### EXERCISE INPUTS
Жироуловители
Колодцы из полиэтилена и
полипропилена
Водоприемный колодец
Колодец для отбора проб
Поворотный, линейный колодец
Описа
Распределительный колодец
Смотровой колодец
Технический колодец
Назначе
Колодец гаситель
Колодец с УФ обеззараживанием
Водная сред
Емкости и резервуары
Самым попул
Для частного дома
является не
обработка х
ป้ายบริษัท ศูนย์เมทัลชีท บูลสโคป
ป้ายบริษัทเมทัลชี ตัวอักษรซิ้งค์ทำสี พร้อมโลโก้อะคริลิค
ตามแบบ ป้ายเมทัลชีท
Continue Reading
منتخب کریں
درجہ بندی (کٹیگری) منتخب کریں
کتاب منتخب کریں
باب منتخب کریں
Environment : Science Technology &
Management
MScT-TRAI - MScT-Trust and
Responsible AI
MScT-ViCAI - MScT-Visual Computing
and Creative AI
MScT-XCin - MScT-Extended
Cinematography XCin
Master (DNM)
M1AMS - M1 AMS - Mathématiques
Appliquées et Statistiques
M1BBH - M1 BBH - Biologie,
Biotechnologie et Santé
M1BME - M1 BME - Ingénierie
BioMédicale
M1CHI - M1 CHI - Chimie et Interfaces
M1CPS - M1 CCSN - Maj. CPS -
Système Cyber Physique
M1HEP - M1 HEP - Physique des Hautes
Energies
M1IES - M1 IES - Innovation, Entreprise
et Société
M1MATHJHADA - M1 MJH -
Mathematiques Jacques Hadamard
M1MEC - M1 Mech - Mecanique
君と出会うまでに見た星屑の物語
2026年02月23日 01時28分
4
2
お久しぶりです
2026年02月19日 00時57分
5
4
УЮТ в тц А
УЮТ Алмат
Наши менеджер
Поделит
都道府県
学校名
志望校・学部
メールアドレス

### WORK INSTRUCTION
Please transcribe the whole listing exactly as it stands.

### YOUR SOLUTION
Жироуловители
Колодцы из полиэтилена и
полипропилена
Водоприемный колодец
Колодец для отбора проб
Поворотный, линейный колодец
Описа
Распределительный колодец
Смотровой колодец
Технический колодец
Назначе
Колодец гаситель
Колодец с УФ обеззараживанием
Водная сред
Емкости и резервуары
Самым попул
Для частного дома
является не
обработка х
ป้ายบริษัท ศูนย์เมทัลชีท บูลสโคป
ป้ายบริษัทเมทัลชี ตัวอักษรซิ้งค์ทำสี พร้อมโลโก้อะคริลิค
ตามแบบ ป้ายเมทัลชีท
Continue Reading
منتخب کریں
درجہ بندی (کٹیگری) منتخب کریں
کتاب منتخب کریں
باب منتخب کریں
Environment : Science Technology &
Management
MScT-TRAI - MScT-Trust and
Responsible AI
MScT-ViCAI - MScT-Visual Computing
and Creative AI
MScT-XCin - MScT-Extended
Cinematography XCin
Master (DNM)
M1AMS - M1 AMS - Mathématiques
Appliquées et Statistiques
M1BBH - M1 BBH - Biologie,
Biotechnologie et Santé
M1BME - M1 BME - Ingénierie
BioMédicale
M1CHI - M1 CHI - Chimie et Interfaces
M1CPS - M1 CCSN - Maj. CPS -
Système Cyber Physique
M1HEP - M1 HEP - Physique des Hautes
Energies
M1IES - M1 IES - Innovation, Entreprise
et Société
M1MATHJHADA - M1 MJH -
Mathematiques Jacques Hadamard
M1MEC - M1 Mech - Mecanique
君と出会うまでに見た星屑の物語
2026年02月23日 01時28分
4
2
お久しぶりです
2026年02月19日 00時57分
5
4
УЮТ в тц А
УЮТ Алмат
Наши менеджер
Поделит
都道府県
学校名
志望校・学部
メールアドレス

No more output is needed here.